Neutron-induced gamma-ray spectroscopy logging has proven to be a powerful tool for the evaluation of dolomite content, especially in wells drilled with barite-weighted mud where PhotoElectric Factor (PEF) is not reliable. Using methods developed on a core database, reservoir rock types can be identified and matrix permeability can be estimated from a combination of porosity and dolomite content derived from neutron-induced gamma-ray spectroscopy data and other common logs measurements. Predicted flow profiles and flow capacity of the reservoirs can be calculated from the estimated matrix permeability and can be verified by comparison with available production logs and test data.

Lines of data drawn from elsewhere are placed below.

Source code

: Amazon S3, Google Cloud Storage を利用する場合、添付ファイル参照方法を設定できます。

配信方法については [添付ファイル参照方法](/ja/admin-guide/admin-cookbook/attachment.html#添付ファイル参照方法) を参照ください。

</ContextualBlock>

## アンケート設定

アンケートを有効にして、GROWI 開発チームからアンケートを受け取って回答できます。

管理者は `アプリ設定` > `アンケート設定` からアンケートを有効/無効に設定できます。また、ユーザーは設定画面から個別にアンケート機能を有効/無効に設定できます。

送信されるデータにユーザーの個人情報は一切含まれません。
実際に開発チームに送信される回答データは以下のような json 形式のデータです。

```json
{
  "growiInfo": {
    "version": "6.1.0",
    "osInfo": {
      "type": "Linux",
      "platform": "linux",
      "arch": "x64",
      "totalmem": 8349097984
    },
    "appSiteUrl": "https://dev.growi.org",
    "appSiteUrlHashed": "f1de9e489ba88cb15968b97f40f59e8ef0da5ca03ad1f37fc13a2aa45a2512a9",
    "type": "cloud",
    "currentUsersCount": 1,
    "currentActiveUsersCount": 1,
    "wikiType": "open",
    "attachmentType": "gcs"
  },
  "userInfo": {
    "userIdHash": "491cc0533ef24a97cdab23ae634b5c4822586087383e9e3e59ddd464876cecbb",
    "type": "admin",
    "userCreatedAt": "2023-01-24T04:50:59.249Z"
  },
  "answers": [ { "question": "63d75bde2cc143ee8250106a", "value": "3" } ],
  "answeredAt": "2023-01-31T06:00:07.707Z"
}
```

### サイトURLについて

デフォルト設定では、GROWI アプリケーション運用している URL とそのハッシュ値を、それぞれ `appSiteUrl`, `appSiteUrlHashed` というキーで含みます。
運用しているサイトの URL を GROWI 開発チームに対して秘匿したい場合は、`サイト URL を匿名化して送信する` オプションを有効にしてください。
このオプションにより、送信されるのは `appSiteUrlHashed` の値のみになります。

Several examples will highlight the comparison between the predicted synthetic flow profiles and the flow profiles measured by production logs, as well as the comparison of estimated flow capacity with pressure transient analysis data. Such comparisons can be used to diagnose stimulation effectiveness, identify zones dominated by fractures, confirm solid bitumen effects, and identify zones with significant formation damage. Another important application is the selection of perforation and stimulation zones to achieve optimum production based on the expected permeability contrast. This integrated approach to flow capacity prediction is proving to be an effective tool in understanding the behavior of complex carbonate reservoirs
There are two important questions that are always the sustainability foundation of any oil and gas reservoirs development. They are: a) how much hydrocarbon is present or what is the storage capacity? The answers are related to the knowledge of porosity, saturation, area, and thickness of the reservoirs. b) can it be produced economically or later, how can it best be produced to achieve the highest economy benefits? The answers are related to the flow capacity of the reservoir which is a function of permeability.

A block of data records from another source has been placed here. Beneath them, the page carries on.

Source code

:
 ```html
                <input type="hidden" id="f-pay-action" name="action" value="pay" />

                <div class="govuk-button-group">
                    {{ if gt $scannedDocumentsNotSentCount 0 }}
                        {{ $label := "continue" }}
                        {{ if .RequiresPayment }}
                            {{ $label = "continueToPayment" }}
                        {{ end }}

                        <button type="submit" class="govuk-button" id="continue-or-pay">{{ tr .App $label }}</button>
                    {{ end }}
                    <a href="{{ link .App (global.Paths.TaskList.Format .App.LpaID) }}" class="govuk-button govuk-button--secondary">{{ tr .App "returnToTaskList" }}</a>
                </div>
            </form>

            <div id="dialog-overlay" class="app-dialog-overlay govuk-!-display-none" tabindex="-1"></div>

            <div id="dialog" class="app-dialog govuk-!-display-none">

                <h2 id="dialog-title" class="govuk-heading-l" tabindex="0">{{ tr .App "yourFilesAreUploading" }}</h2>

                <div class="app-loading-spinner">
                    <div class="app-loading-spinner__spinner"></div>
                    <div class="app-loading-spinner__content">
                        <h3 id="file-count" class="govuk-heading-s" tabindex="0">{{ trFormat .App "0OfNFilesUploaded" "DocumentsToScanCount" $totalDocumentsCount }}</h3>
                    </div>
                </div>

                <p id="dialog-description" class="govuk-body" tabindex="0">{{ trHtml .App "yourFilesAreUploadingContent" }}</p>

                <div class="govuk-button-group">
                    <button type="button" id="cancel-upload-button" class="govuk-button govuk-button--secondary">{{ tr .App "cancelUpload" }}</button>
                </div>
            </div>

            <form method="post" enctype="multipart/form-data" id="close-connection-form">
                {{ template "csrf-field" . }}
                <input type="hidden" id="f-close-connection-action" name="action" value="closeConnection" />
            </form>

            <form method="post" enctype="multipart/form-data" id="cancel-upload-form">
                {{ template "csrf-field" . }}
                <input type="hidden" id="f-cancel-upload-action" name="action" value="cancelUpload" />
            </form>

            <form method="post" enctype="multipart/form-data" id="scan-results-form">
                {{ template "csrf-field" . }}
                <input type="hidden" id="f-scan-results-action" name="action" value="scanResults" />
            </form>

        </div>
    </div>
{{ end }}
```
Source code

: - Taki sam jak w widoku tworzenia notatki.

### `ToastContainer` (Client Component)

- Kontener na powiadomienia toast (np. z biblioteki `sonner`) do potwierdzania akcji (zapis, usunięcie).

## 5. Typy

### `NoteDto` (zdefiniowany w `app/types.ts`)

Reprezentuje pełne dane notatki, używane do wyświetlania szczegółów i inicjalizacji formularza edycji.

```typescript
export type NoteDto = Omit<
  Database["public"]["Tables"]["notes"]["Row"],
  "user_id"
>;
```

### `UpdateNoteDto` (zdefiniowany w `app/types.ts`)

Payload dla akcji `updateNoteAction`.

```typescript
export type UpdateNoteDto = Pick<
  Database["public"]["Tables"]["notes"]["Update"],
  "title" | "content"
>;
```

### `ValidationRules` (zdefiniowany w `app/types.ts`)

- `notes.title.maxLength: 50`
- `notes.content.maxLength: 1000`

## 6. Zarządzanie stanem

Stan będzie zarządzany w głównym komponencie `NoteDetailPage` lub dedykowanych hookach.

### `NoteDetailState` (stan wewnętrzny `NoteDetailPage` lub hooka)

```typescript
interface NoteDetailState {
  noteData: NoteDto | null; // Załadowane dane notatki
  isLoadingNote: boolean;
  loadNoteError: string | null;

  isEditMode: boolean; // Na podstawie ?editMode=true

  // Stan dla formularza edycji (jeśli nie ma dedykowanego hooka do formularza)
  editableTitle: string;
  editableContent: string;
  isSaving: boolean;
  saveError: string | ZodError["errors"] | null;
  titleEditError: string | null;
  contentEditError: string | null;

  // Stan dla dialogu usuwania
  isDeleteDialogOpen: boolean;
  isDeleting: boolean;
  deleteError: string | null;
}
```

Porosity, saturation and reservoir thicknesses can generally be derived at the wells from different techniques and logging tools, such as neutron, density, sonic, resistivities and magnetic resonance. On the other hand the flow capacity evaluation which is a dynamic property is known to be challenging, especially in carbonates. Carbonate rocks are chemically unstable and prone to dissolution, leaching, cementation, dolomitization and overburden compaction. These natural processes generally occur after the original deposition creating heterogeneity in carbonate matrix and especially impacting the rock's permeability.